What needs to be done -> Using the entries below, output exactly the line containing "TO SITE CONDITIONS.</span></div>" and all lines that follow it to the end.

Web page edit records
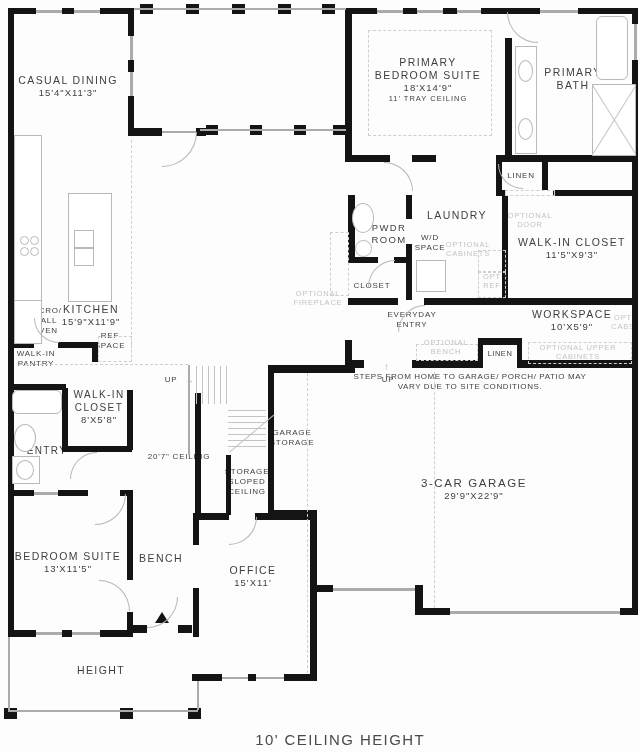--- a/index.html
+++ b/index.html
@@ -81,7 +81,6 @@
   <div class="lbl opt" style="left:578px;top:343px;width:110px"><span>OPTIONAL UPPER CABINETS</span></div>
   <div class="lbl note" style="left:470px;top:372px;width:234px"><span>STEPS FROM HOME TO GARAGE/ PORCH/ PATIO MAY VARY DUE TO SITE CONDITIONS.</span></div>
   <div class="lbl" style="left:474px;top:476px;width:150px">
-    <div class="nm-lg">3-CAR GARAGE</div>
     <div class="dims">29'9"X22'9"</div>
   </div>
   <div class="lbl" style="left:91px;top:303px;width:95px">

Written answer ->
   <div class="lbl note" style="left:470px;top:372px;width:234px"><span>STEPS FROM HOME TO GARAGE/ PORCH/ PATIO MAY VARY DUE TO SITE CONDITIONS.</span></div>
   <div class="lbl" style="left:474px;top:476px;width:150px">
-    <div class="nm-lg">3-CAR GARAGE</div>
     <div class="dims">29'9"X22'9"</div>
   </div>
   <div class="lbl" style="left:91px;top:303px;width:95px">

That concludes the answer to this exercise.